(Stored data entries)
- - - -
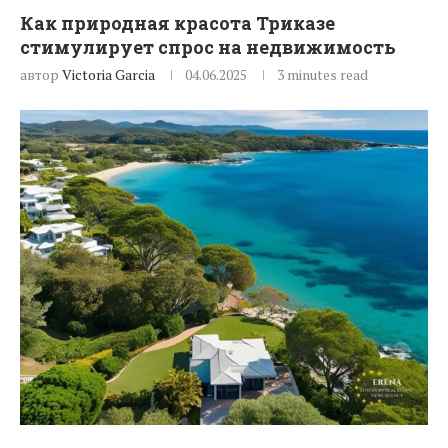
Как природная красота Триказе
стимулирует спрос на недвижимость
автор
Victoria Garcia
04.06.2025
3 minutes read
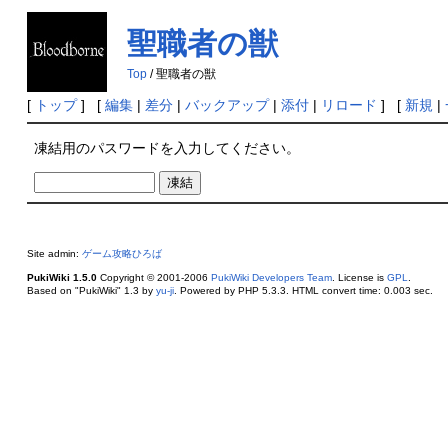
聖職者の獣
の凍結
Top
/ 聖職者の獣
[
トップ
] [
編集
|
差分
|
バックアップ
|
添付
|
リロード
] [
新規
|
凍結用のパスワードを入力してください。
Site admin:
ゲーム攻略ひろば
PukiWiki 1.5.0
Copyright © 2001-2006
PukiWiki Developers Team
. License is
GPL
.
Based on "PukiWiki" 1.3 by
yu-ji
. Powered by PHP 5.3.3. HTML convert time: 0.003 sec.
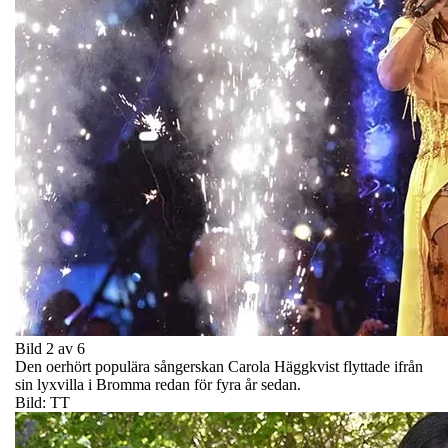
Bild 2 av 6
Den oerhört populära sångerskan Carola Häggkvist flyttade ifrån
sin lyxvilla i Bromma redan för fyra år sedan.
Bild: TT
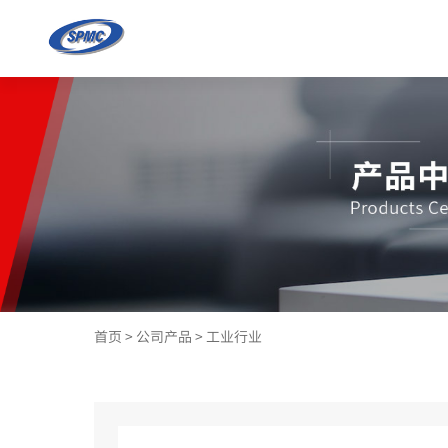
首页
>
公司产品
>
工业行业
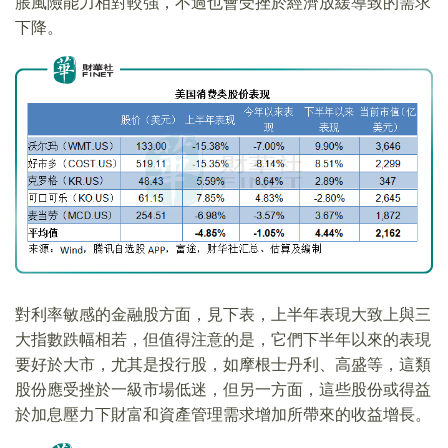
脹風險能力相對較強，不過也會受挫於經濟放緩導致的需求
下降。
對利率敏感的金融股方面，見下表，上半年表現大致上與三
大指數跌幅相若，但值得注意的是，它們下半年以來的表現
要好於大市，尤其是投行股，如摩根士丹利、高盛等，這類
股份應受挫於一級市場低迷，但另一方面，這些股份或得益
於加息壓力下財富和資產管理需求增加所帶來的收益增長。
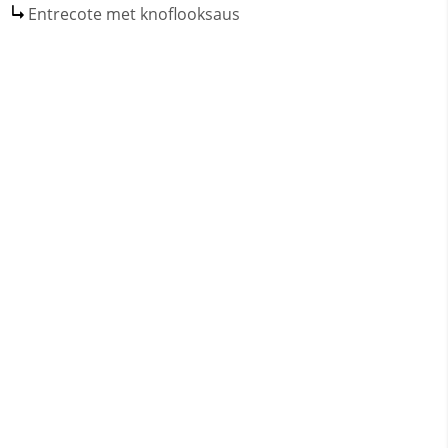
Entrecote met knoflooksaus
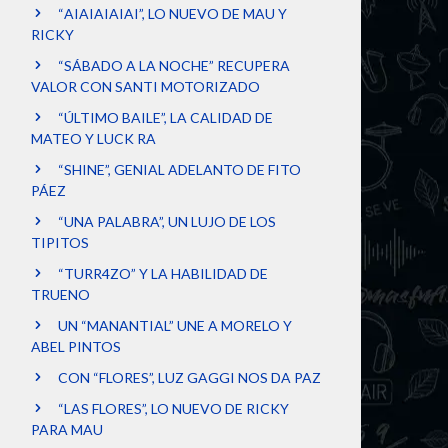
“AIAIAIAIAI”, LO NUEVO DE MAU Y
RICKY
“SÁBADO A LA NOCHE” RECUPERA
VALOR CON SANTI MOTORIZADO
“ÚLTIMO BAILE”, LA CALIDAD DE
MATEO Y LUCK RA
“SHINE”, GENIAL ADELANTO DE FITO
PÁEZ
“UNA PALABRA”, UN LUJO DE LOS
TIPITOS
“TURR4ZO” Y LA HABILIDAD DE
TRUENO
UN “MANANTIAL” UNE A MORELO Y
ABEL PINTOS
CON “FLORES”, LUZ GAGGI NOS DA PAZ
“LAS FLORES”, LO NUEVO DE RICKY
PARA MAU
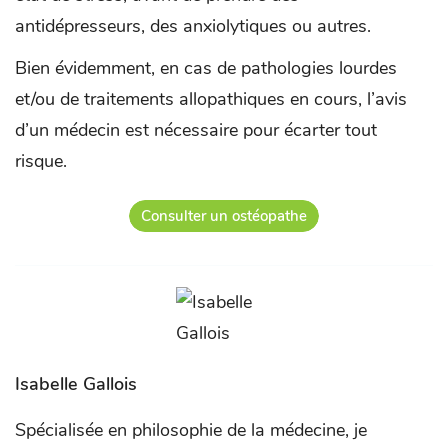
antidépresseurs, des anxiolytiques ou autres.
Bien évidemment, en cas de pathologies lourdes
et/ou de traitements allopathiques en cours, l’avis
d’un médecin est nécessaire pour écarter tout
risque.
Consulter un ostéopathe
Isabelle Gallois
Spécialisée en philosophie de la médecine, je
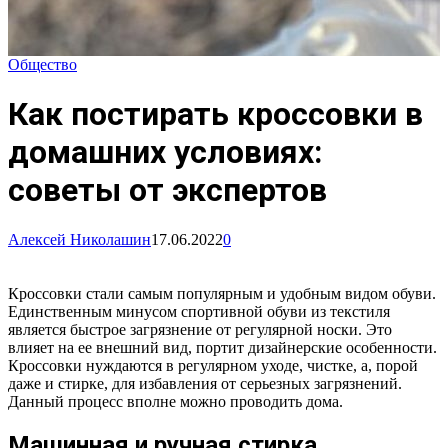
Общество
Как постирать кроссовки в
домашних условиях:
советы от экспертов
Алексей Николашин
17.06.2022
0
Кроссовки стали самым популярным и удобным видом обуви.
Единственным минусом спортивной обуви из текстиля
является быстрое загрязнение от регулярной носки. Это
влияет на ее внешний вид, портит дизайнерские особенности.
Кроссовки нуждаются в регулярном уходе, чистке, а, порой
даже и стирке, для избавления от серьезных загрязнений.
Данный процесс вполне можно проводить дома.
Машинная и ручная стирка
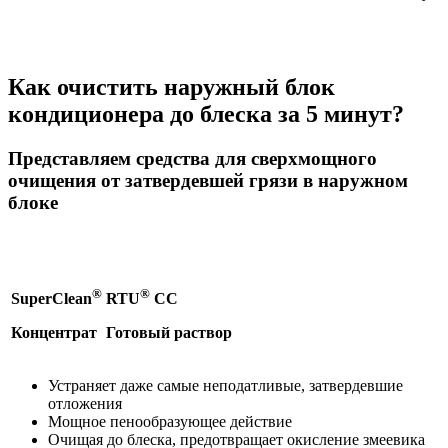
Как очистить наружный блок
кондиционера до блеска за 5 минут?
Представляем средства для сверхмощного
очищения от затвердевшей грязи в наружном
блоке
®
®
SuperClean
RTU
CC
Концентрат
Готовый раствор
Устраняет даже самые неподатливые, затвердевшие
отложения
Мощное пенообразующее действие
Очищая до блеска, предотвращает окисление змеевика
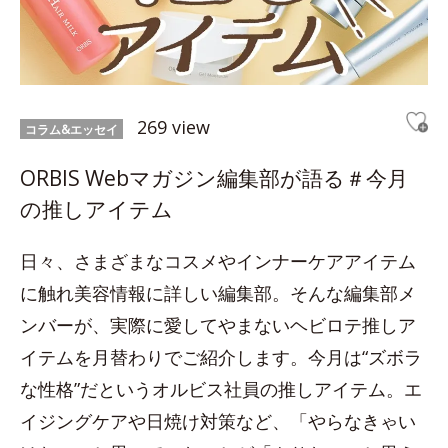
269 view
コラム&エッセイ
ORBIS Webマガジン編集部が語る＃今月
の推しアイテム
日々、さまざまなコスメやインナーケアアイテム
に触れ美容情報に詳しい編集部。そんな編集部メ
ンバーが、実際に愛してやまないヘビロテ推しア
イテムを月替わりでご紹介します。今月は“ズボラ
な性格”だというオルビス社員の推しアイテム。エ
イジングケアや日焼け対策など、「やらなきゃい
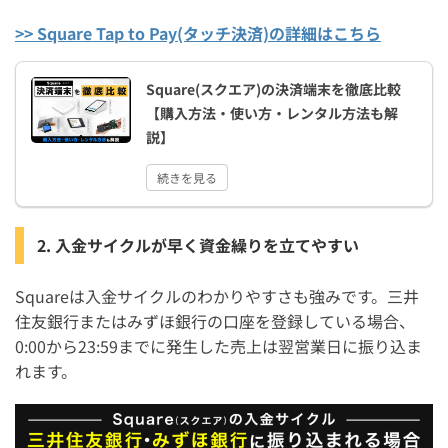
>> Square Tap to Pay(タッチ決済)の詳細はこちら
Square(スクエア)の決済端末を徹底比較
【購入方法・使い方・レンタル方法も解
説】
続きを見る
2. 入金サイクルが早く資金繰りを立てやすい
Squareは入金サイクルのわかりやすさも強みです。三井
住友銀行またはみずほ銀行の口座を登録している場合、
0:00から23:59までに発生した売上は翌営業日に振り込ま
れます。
- - - -
# [DIRECTIONS FOR THIS TASK]
Reproduce the text from the records above, everything from the line containing "Bild 2 av 6" down to the line containing "Spécialisée en philosophie de la médecine, je", including both of those lines. Leave out the pictures.

# [ANSWER TO THIS PROBLEM]
Bild 2 av 6
Den oerhört populära sångerskan Carola Häggkvist flyttade ifrån
sin lyxvilla i Bromma redan för fyra år sedan.
Bild: TT
首页
>
公司产品
>
工业行业
脹風險能力相對較強，不過也會受挫於經濟放緩導致的需求
下降。
對利率敏感的金融股方面，見下表，上半年表現大致上與三
大指數跌幅相若，但值得注意的是，它們下半年以來的表現
要好於大市，尤其是投行股，如摩根士丹利、高盛等，這類
股份應受挫於一級市場低迷，但另一方面，這些股份或得益
於加息壓力下財富和資產管理需求增加所帶來的收益增長。
Entrecote met knoflooksaus
“AIAIAIAIAI”, LO NUEVO DE MAU Y
RICKY
“SÁBADO A LA NOCHE” RECUPERA
VALOR CON SANTI MOTORIZADO
“ÚLTIMO BAILE”, LA CALIDAD DE
MATEO Y LUCK RA
“SHINE”, GENIAL ADELANTO DE FITO
PÁEZ
“UNA PALABRA”, UN LUJO DE LOS
TIPITOS
“TURR4ZO” Y LA HABILIDAD DE
TRUENO
UN “MANANTIAL” UNE A MORELO Y
ABEL PINTOS
CON “FLORES”, LUZ GAGGI NOS DA PAZ
“LAS FLORES”, LO NUEVO DE RICKY
PARA MAU
antidépresseurs, des anxiolytiques ou autres.
Bien évidemment, en cas de pathologies lourdes
et/ou de traitements allopathiques en cours, l’avis
d’un médecin est nécessaire pour écarter tout
risque.
Consulter un ostéopathe
Isabelle Gallois
Spécialisée en philosophie de la médecine, je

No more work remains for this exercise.